General Electric shares surged Tuesday after the troubled conglomerate reported first-quarter earnings that topped expectations and reaffirmed its 2019 forecast. It also burned less cash than feared.
GE shares were up nearly 4% from Monday’s close of $9.73 a share. They had jumped as much as 11% in the premarket.
Here’s what GE reported versus expectations from a survey of analysts by Refinitiv:
- EPS: 14 cents a shares vs. expected 9 cents a share
- Revenue: $27.3 billion vs. expected $27 billion
GE’s revenue remained steady in the quarter even as the company continued to burn cash. GE is in the middle of what it describes as a multiyear turnaround and advised shareholders that more costs are yet to come.
The power business had an operating profit $81 million, down 71% from a year earlier. Additionally, while GE said the beleaguered unit delivered better-than-expected performance, the company acknowledged that those improvements were “principally driven by timing.”
GE’s renewable energy business reported a $162 million loss, with revenue falling 3% year over year.

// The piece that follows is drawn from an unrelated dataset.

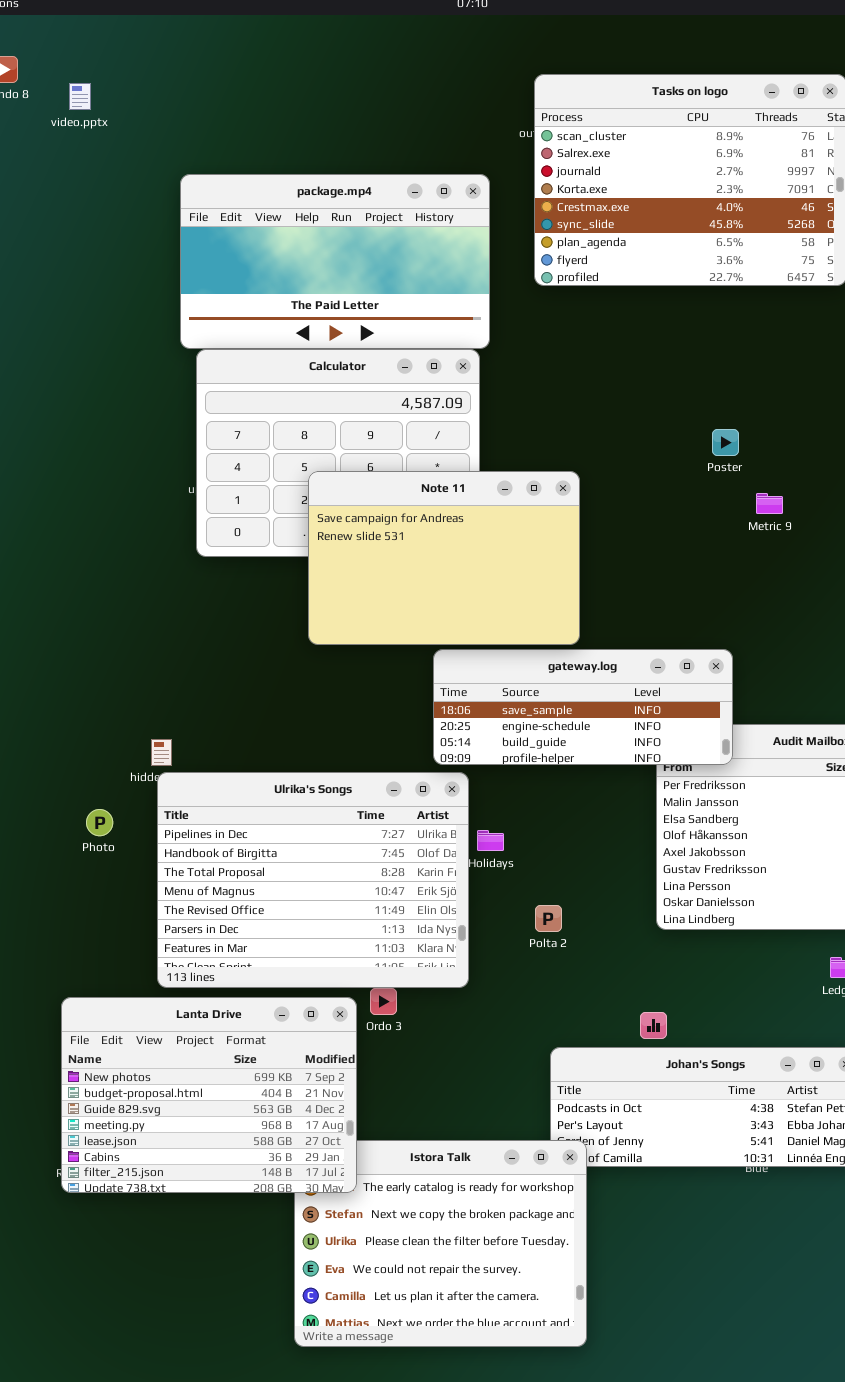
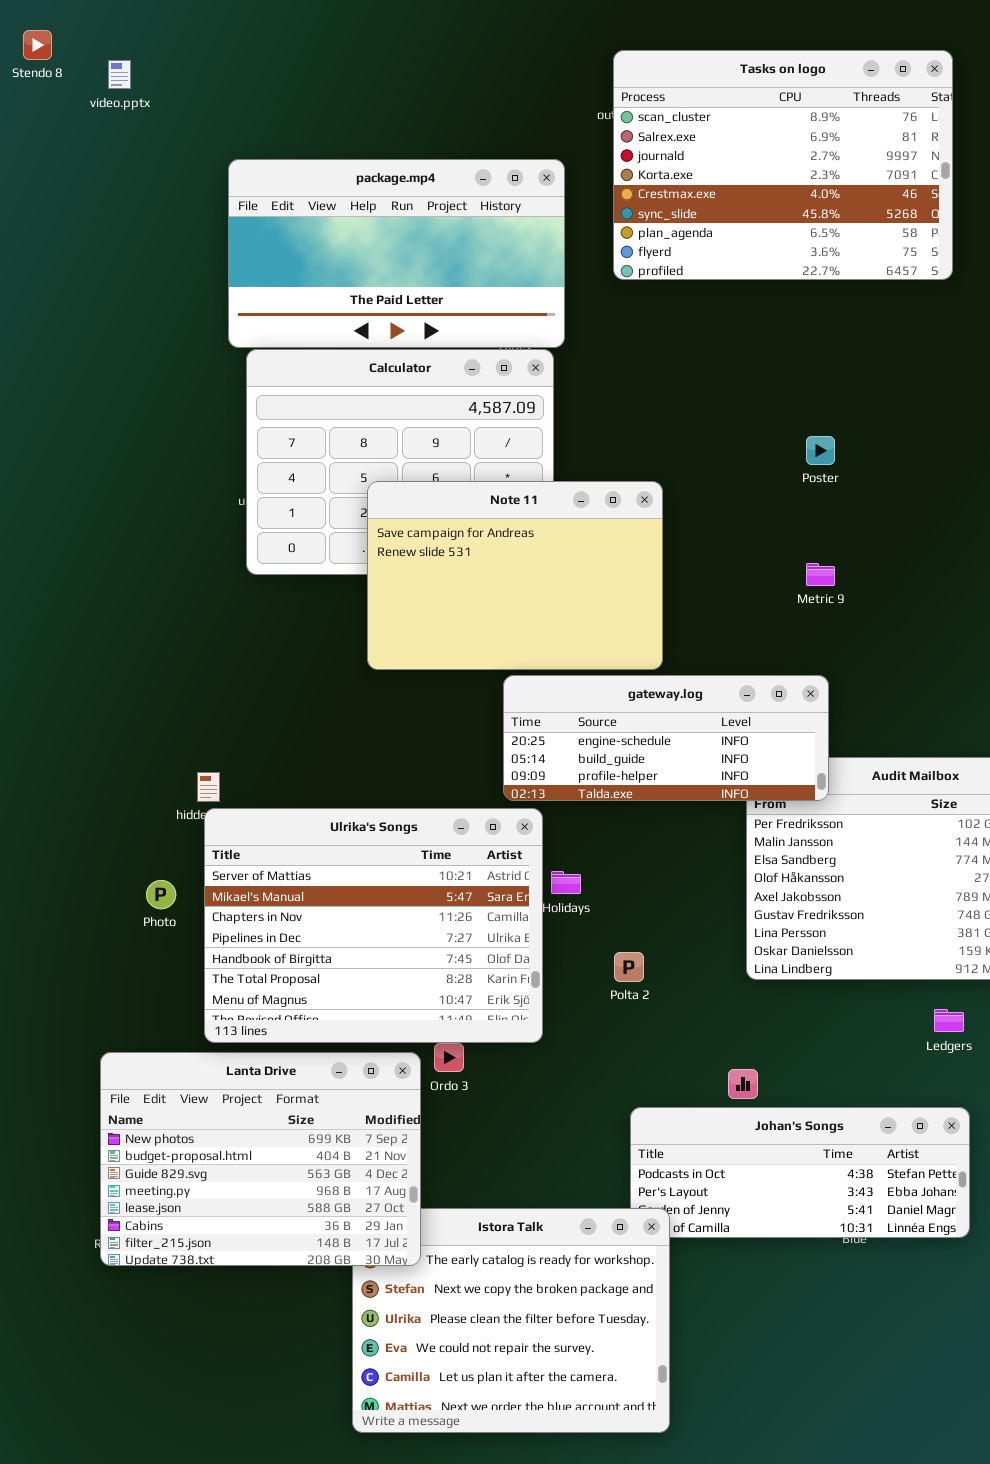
Metric 9: [756,493,783,514] -> [806,563,835,586], moved
gateway.log: [433,649,733,765] -> [503,675,829,801], scrolled down 1 row
Ulrika's Songs: [157,772,469,988] -> [204,808,543,1043], scrolled up 3 rows
Photo: [86,809,113,836] -> [146,880,176,909], moved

The aviation unit remained strong, with a profit of $1.7 billion that was 4% higher than a year earlier. GE said it shipped 424 LEAP engines in the first quarter but the engines are used for the grounded Boeing 737 Max. GE added the aircraft as a risk.
GE Capital continued to reduce its liabilities, completing $1.1 billion in asset reductions in the quarter.
GE described 2019 as “a reset year,” sticking to its previous forecast. Even with the first quarter coming in “better than our expectations,” CEO Larry Culp said in a statement that this was “largely driven by timing of certain items, which should balance out over the course of the year.”
“We expect our performance for the year to be in line with our previous commentary,” Culp said
GE’s industrial free cash flow in the quarter, a key metric that many analysts and shareholders use to judge the health of the company, was a negative $1.2 billion. Free cash flow is money left over after a company pays for operating expenses and capital spending. It’s often used as a gauge of efficiency.
This loss was “better than planned” GE said. Culp warned investors in March that GE would see between flat to negative $2 billion in free cash flow for 2019.